ACTIVITY:
Among the records below, find the lines with the word "performed" and copy them.

SOURCE MATERIAL:
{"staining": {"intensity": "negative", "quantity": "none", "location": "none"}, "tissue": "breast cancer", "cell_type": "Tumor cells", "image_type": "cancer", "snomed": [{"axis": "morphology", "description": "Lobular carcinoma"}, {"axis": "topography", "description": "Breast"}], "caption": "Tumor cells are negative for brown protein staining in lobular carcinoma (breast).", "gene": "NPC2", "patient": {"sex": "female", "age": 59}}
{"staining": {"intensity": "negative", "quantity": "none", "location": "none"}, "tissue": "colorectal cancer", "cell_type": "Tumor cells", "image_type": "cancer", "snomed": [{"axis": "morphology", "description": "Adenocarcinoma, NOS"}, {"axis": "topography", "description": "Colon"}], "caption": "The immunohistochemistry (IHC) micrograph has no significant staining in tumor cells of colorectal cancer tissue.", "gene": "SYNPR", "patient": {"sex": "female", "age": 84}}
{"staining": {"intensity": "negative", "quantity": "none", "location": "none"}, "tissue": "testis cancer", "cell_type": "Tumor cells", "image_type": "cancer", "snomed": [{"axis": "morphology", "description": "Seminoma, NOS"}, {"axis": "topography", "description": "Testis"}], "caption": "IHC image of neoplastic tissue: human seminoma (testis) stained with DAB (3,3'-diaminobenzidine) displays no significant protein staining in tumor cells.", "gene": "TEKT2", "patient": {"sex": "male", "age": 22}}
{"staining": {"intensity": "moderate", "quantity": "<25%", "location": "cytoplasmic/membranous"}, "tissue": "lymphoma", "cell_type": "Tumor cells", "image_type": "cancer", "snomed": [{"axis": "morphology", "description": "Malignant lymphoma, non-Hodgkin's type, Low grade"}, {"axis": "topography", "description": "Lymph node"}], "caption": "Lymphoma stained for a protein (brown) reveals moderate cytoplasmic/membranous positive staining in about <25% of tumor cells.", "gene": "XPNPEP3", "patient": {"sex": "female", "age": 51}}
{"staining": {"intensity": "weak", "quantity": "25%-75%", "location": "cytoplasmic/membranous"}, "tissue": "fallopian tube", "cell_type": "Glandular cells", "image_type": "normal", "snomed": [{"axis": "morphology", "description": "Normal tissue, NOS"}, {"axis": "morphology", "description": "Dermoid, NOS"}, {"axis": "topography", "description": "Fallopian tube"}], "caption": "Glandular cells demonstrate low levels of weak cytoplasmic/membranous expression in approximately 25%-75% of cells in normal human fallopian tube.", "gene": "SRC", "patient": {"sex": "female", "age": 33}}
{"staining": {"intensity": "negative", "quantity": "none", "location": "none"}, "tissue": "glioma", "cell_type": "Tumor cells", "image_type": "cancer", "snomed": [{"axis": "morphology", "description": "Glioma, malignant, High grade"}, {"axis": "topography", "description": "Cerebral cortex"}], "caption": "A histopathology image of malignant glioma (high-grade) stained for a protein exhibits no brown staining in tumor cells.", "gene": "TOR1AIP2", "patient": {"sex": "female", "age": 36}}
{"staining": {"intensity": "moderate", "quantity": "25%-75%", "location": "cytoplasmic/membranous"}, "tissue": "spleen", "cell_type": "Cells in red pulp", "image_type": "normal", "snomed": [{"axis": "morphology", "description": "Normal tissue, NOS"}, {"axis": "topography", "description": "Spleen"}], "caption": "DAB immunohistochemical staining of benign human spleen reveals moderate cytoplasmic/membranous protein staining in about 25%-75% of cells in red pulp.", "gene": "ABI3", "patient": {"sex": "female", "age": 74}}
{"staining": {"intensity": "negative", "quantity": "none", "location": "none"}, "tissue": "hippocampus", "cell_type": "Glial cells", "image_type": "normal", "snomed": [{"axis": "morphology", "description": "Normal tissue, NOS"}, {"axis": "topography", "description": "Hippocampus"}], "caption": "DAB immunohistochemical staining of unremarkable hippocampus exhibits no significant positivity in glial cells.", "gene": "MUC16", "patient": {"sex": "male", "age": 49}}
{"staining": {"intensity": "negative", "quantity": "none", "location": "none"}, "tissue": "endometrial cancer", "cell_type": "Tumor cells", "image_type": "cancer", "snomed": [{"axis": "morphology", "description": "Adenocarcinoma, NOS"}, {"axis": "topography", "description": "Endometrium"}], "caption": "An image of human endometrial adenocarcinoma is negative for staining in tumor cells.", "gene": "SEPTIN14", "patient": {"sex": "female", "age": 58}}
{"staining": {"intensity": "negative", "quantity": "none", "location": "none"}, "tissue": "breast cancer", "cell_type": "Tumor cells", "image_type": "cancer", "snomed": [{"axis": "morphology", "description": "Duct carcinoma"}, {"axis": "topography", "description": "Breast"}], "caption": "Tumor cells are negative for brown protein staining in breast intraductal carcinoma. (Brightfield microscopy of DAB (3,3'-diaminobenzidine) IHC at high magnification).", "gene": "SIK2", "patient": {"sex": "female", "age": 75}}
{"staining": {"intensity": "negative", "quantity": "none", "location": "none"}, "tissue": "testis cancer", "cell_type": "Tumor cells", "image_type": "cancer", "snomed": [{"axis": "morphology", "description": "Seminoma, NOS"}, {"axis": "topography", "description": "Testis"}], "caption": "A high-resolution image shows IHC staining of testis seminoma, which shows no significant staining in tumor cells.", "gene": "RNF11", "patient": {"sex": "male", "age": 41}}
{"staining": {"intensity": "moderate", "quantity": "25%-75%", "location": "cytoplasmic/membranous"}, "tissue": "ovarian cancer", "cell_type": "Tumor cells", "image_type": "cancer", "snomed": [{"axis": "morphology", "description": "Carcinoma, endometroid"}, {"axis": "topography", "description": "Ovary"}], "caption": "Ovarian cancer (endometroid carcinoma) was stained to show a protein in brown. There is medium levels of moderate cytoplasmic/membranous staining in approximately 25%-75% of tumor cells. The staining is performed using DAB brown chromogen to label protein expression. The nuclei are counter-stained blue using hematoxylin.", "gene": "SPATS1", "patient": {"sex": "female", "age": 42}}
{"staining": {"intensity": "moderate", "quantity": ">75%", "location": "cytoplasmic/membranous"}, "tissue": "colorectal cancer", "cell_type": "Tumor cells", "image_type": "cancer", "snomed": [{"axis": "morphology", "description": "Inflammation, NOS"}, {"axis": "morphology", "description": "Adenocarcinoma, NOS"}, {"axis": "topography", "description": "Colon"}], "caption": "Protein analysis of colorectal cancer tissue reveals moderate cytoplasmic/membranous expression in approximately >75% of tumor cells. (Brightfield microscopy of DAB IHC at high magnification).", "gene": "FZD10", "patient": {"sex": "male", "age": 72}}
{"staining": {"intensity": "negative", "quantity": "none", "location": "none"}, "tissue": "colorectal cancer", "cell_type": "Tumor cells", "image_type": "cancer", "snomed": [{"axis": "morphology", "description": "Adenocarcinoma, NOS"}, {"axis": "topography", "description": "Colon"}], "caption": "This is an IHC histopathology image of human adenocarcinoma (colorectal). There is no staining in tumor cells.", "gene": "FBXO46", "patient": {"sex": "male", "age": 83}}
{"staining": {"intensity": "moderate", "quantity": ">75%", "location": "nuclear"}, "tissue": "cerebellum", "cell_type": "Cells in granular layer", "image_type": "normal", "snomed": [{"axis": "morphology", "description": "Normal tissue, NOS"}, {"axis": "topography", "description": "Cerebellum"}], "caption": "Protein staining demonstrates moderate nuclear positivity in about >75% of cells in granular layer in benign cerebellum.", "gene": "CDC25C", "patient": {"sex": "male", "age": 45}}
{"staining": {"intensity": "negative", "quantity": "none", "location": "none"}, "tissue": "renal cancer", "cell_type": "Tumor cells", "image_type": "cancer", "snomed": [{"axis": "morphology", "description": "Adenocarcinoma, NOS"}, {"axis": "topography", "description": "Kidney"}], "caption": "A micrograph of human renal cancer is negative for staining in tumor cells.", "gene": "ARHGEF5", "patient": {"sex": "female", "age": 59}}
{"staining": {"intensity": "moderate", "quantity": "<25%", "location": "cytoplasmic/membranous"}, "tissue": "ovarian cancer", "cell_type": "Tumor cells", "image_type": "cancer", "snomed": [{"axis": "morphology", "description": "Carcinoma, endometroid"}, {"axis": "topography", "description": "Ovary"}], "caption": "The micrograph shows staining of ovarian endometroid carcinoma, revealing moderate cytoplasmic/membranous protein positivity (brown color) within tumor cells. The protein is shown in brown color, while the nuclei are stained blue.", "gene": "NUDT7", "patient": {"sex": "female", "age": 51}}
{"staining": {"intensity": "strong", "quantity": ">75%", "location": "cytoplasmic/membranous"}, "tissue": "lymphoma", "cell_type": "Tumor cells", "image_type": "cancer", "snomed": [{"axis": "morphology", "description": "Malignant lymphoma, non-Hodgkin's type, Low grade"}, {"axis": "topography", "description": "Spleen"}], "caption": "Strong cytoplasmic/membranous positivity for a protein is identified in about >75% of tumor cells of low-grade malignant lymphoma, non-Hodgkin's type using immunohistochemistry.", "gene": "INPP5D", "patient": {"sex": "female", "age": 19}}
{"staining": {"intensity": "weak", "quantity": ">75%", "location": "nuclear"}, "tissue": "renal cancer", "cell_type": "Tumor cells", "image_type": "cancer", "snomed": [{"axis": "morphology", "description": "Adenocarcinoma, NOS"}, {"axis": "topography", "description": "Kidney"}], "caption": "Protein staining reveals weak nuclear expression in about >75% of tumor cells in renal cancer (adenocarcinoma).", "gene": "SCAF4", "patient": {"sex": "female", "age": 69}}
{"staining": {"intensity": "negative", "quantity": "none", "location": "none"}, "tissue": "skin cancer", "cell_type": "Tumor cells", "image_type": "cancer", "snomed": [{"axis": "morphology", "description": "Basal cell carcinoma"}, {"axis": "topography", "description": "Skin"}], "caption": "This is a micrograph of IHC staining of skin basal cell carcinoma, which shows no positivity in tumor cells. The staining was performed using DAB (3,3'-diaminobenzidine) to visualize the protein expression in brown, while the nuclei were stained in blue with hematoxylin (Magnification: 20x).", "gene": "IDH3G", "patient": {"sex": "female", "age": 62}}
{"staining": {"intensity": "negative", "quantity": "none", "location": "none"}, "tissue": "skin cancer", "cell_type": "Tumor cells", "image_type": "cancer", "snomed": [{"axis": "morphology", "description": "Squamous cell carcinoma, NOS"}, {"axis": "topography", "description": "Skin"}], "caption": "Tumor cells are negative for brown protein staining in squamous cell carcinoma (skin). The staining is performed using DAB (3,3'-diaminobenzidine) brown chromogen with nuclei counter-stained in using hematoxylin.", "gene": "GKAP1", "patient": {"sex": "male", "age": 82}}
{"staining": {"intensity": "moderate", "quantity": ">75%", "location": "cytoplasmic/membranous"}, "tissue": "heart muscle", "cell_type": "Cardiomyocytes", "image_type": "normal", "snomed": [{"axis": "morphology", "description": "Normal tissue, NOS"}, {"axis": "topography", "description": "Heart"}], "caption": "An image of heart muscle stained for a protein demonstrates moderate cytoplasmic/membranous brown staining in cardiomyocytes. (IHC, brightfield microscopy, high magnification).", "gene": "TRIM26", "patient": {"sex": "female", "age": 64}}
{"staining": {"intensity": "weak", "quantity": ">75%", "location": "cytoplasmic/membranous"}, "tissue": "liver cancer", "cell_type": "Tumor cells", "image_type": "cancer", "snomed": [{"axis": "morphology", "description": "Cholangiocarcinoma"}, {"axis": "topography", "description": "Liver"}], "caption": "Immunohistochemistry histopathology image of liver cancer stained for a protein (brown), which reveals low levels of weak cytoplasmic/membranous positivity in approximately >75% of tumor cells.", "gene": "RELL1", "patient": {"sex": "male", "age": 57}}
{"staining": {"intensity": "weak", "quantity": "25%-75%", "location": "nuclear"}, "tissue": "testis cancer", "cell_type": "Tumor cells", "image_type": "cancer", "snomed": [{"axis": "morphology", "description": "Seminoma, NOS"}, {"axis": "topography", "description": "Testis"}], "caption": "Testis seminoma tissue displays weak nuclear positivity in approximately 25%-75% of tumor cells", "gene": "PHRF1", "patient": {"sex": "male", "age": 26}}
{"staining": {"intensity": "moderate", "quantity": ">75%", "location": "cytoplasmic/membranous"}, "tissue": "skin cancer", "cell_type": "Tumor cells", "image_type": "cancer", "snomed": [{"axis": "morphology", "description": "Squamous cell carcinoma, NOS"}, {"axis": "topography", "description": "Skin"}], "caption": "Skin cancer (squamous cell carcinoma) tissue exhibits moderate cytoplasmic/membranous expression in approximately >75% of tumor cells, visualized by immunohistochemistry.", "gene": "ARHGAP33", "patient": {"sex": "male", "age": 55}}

ANSWER SPACE:
{"staining": {"intensity": "moderate", "quantity": "25%-75%", "location": "cytoplasmic/membranous"}, "tissue": "ovarian cancer", "cell_type": "Tumor cells", "image_type": "cancer", "snomed": [{"axis": "morphology", "description": "Carcinoma, endometroid"}, {"axis": "topography", "description": "Ovary"}], "caption": "Ovarian cancer (endometroid carcinoma) was stained to show a protein in brown. There is medium levels of moderate cytoplasmic/membranous staining in approximately 25%-75% of tumor cells. The staining is performed using DAB brown chromogen to label protein expression. The nuclei are counter-stained blue using hematoxylin.", "gene": "SPATS1", "patient": {"sex": "female", "age": 42}}
{"staining": {"intensity": "negative", "quantity": "none", "location": "none"}, "tissue": "skin cancer", "cell_type": "Tumor cells", "image_type": "cancer", "snomed": [{"axis": "morphology", "description": "Basal cell carcinoma"}, {"axis": "topography", "description": "Skin"}], "caption": "This is a micrograph of IHC staining of skin basal cell carcinoma, which shows no positivity in tumor cells. The staining was performed using DAB (3,3'-diaminobenzidine) to visualize the protein expression in brown, while the nuclei were stained in blue with hematoxylin (Magnification: 20x).", "gene": "IDH3G", "patient": {"sex": "female", "age": 62}}
{"staining": {"intensity": "negative", "quantity": "none", "location": "none"}, "tissue": "skin cancer", "cell_type": "Tumor cells", "image_type": "cancer", "snomed": [{"axis": "morphology", "description": "Squamous cell carcinoma, NOS"}, {"axis": "topography", "description": "Skin"}], "caption": "Tumor cells are negative for brown protein staining in squamous cell carcinoma (skin). The staining is performed using DAB (3,3'-diaminobenzidine) brown chromogen with nuclei counter-stained in using hematoxylin.", "gene": "GKAP1", "patient": {"sex": "male", "age": 82}}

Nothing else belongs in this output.